Tratamento de choque (cardiogênico, séptico, traumático), insuficiência cardíaca aguda, insuficiência renal (para melhorar a perfusão renal e o débito urinário), hipotensão grave.
Feocromocitoma, taquiarritmias não corrigidas, fibrilação ventricular, hipersensibilidade à dopamina ou a sulfitos, pacientes com hipovolemia não corrigida.
Taquicardia, arritmias cardíacas (ventriculares e atriais), angina, palpitações, hipertensão, hipotensão, vasoconstrição periférica, náuseas, vômitos, cefaleia, ansiedade. Extravasamento pode causar necrose tecidual.
Cada mL contém 5mg de Cloridrato de Dopamina. Cada ampola de 10mL contém 50mg de Cloridrato de Dopamina. Excipientes: metabissulfito de sódio, cloreto de sódio, água para injetáveis.
Administração exclusivamente por via intravenosa, após diluição adequada.

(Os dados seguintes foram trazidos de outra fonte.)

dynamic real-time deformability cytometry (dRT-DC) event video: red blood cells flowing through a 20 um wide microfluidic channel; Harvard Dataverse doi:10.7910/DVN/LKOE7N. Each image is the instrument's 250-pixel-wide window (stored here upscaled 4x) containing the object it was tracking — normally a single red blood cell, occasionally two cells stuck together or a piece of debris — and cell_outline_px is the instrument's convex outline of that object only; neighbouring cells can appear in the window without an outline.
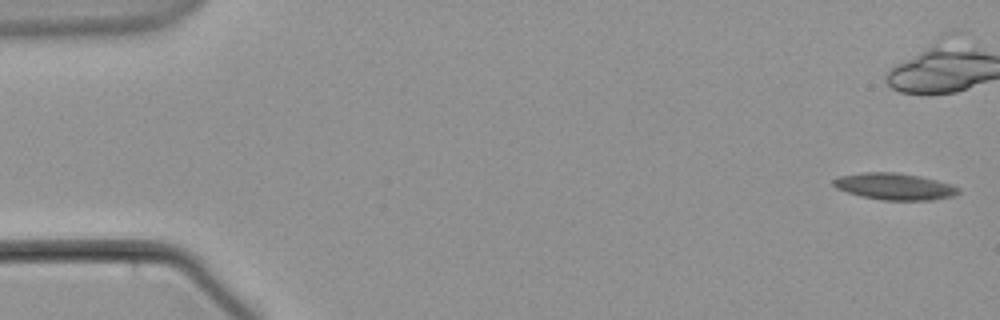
{"species": "common noctule bat (a hibernating species)", "species_latin": "Nyctalus noctula", "temperature_condition": "warm", "stored_images_in_passage": 23, "camera_frame_rate_fps": 3000, "um_per_image_px": 0.085, "animal": {"sex": "male", "body_mass_g": 21.5, "forearm_length_mm": 52.0}, "frame": {"image": 1, "passage_image": 1, "time_ms": 0.0, "image_size_px": [1000, 320], "cell_outline_px": [[960, 192], [952, 196], [932, 200], [880, 200], [860, 196], [836, 188], [832, 184], [832, 180], [840, 176], [864, 172], [896, 172], [920, 176], [952, 184], [960, 188]], "centroid_in_image_um": [76.04, 15.85], "position_along_channel_um": 9.0, "area_um2": 19.48}}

Monitorar continuamente os sinais vitais, ECG, débito urinário e perfusão periférica. Armazenar em temperatura ambiente controlada, protegido da luz.
A dose é individualizada e ajustada de acordo com a resposta do paciente. Geralmente administrado por infusão intravenosa contínua. Dose inicial: 2 a 5 mcg/kg/min, podendo ser titulada até 20 a 50 mcg/kg/min, dependendo do efeito terapêutico desejado (renal, cardíaco ou vasopressor).